Report: Mass notification moving beyond SMS communications

Solutions that use multimodal delivery systems becoming a necessity


According to a new report from IHS, providers of mass notification systems software are beginning to embrace to new methods for delivering alerts beyond text messages.

Traditionally, IHS said that MNS software has use short message service (SMS) as the sole means for sending out warnings to recipients. However, SMS can be compromised during large-scale emergencies and MNS vendors are now looking into how they can push notification and apps to smartphones which have become more ubiquitous in recent years.

“The reliability of traditional telephone networks has always been a hit-or-miss proposition in the event of an emergency,” Omar Talpur, security, fire and access control analyst at IHS said in a statement. “In the case of a major event, such as the Boston Marathon bombing, a city’s entire telephone network can go down.
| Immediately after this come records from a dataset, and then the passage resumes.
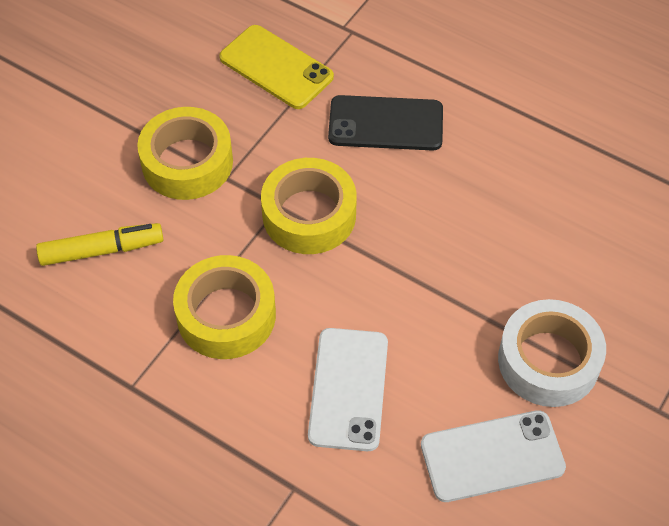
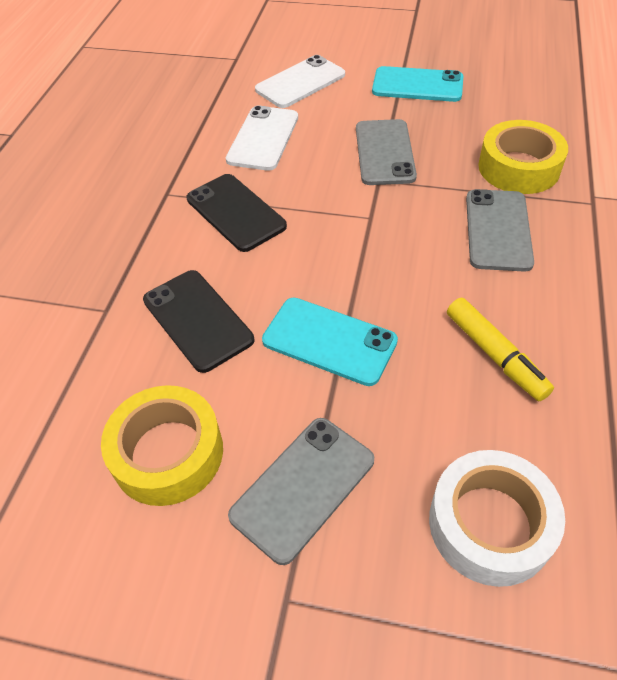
black phone: [328,95,443,151] = 1 -> [143,270,254,373] [186,174,287,252] = 2
grey phone: none = 0 -> [228,418,374,565] [356,119,417,185] [466,189,534,272] = 3
turquoise phone: none = 0 -> [262,298,398,386] [372,66,463,102] = 2
yellow phone: [219,25,334,109] = 1 -> none = 0
yellow tape: [137,107,233,200] [173,255,276,359] [261,158,357,254] = 3 -> [101,385,223,506] [478,120,568,194] = 2

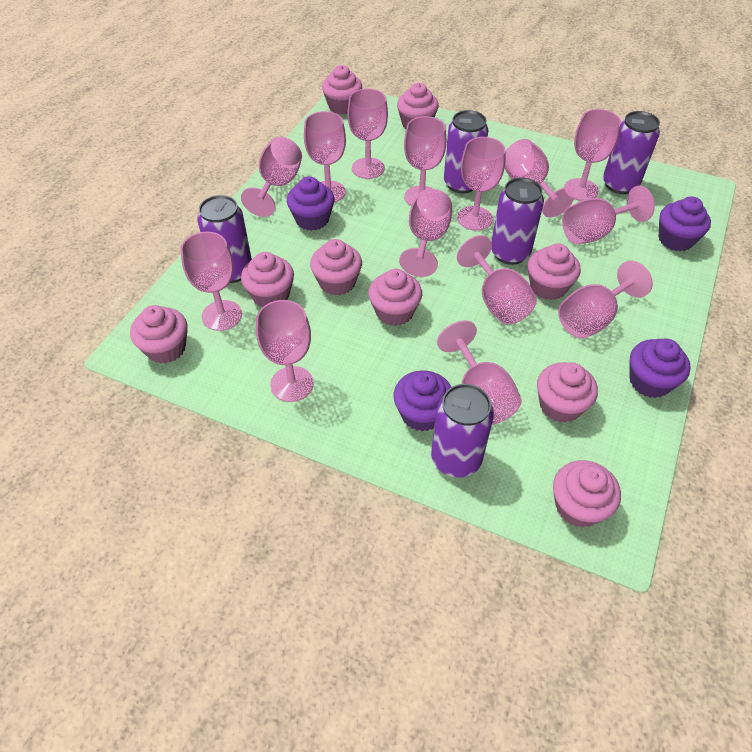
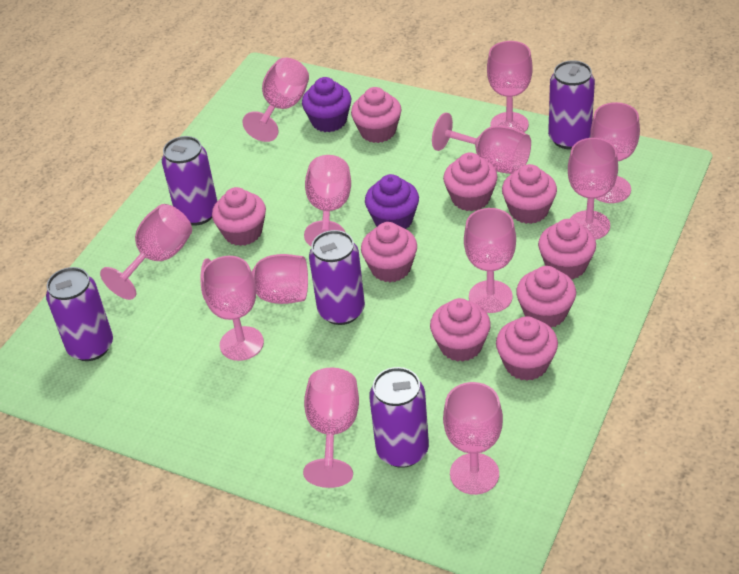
pink goblet: [180,232,242,331] [241,137,302,217] [256,300,314,402] [304,111,346,203] [347,88,388,179] [399,189,452,277] [404,116,446,206] [437,320,522,425] [457,137,506,231] [457,235,537,325] [505,139,575,218] [558,261,653,339] [562,186,655,244] [564,109,621,201] = 14 -> [100,204,192,300] [201,254,308,304] [202,256,264,361] [242,58,309,142] [303,368,359,488] [304,155,351,247] [432,113,531,174] [443,382,503,495] [464,208,516,313] [487,41,532,133] [568,138,618,240] [590,102,640,203] = 12
purple cupcake: [287,176,334,231] [393,370,451,431] [629,338,691,398] [659,196,711,251] = 4 -> [302,77,351,132] [365,174,419,229] = 2

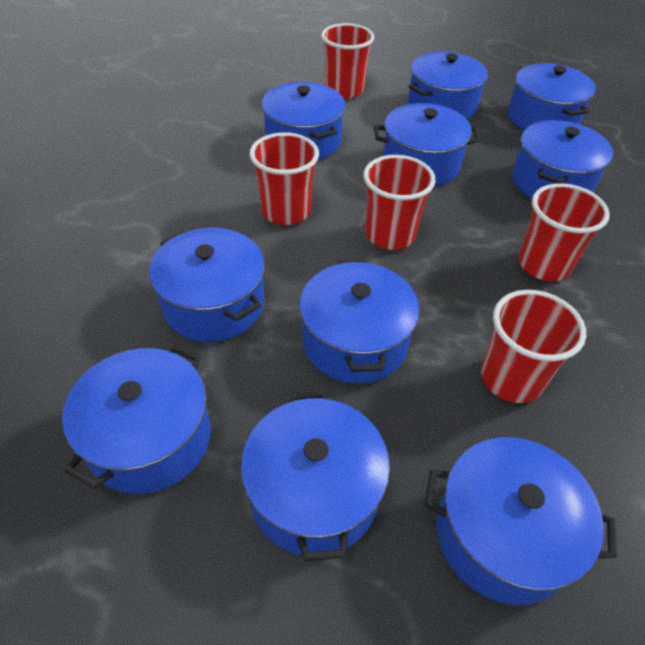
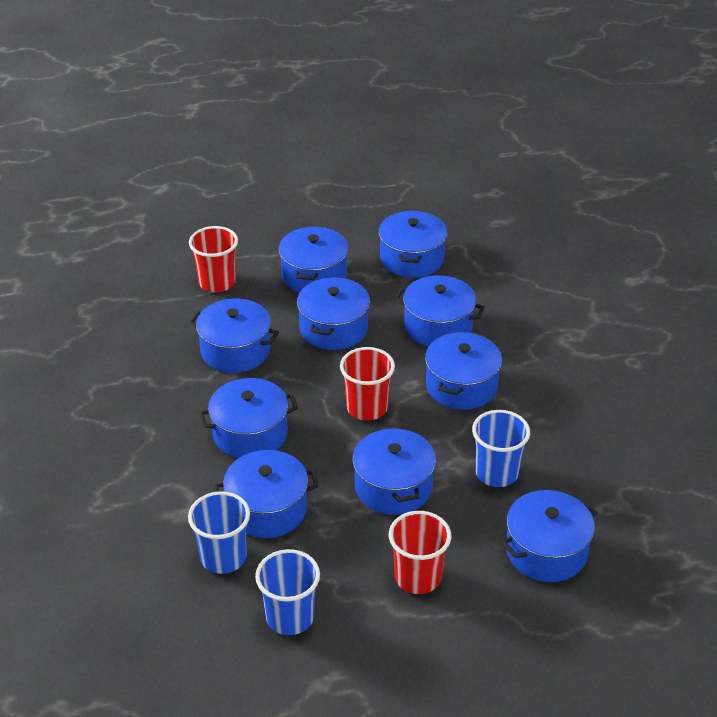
blue cup: none = 0 -> [188,491,250,574] [255,549,320,635] [472,410,530,487] = 3
red cup: [250,133,319,225] [321,23,374,99] [363,155,436,250] [481,290,586,403] [518,183,610,281] = 5 -> [189,226,238,292] [340,347,395,421] [389,511,451,594] = 3

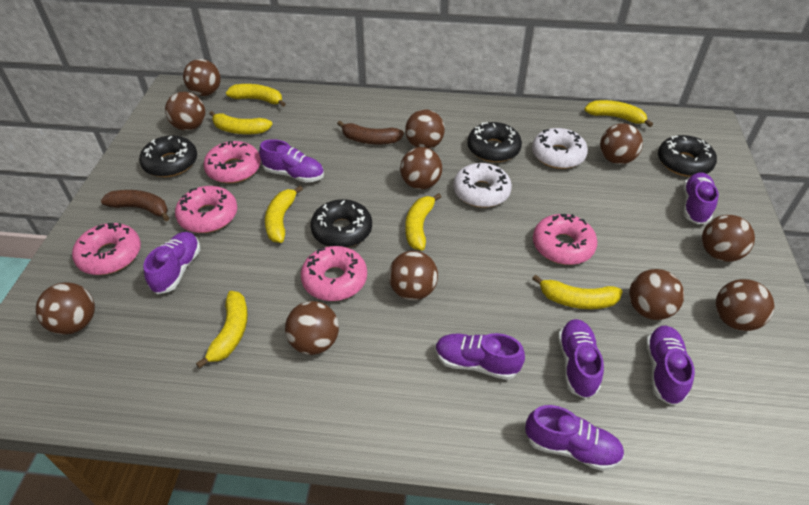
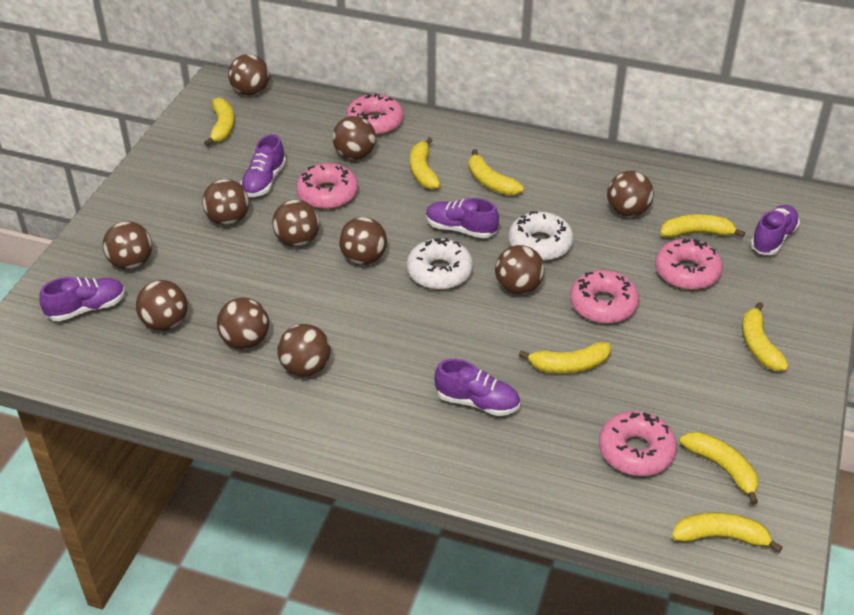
black donut: [139,135,197,177] [310,199,372,248] [467,122,522,162] [658,135,717,177] = 4 -> none = 0
brown banana: [101,190,169,221] [337,121,404,144] = 2 -> none = 0
purple shoe: [143,232,200,294] [259,139,324,183] [435,333,525,380] [525,405,624,471] [558,319,604,399] [646,326,695,405] [683,172,719,224] = 7 -> [39,277,125,321] [240,134,286,197] [426,198,499,238] [434,359,520,416] [750,205,800,255] = 5
yellow banana: [196,291,248,369] [209,111,273,134] [226,84,286,107] [265,186,303,243] [405,193,441,251] [532,275,623,309] [584,100,653,127] = 7 -> [204,98,234,146] [410,137,441,189] [468,149,524,196] [519,342,611,374] [660,214,745,238] [672,512,783,553] [679,432,759,505] [742,302,789,371] = 8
For organizations that solely rely on SMS text messages to send MNS messages, such an emergency would have prevented warnings from being received. However, if those organizations could push warnings out to smartphones, many of the MNS alerts could still have been communicated.”

Since 2009, MNS push notifications have been made available through smartphone apps that provide users with the ability to message over Wi-Fi, eliminating the need for traditional phone networks to be operative.

While push notifications have a clear benefit, as highlighted with Boston Marathon bombing, the effectiveness of this approach depends upon the level of adoption of smartphones by end users. However, this is becoming less of an issue with an increasing number of people moving to smartphones. At the same time, push notifications would be supplementary to the existing SMS system that is in place with full replacement unlikely to occur.

“Multimodal systems that use various means of communication to end users are becoming a necessity to ensure that individuals are kept well-informed during emergency situations,” Talpur added. “SMS will continue to represent a part of an MNS. But as new technologies emerge, its influence on the overall MNS is expected to diminish. To keep up with the market, suppliers who have focused solely on SMS communications will need to invest in other technologies, or run the risk of being left behind in a very lucrative market.”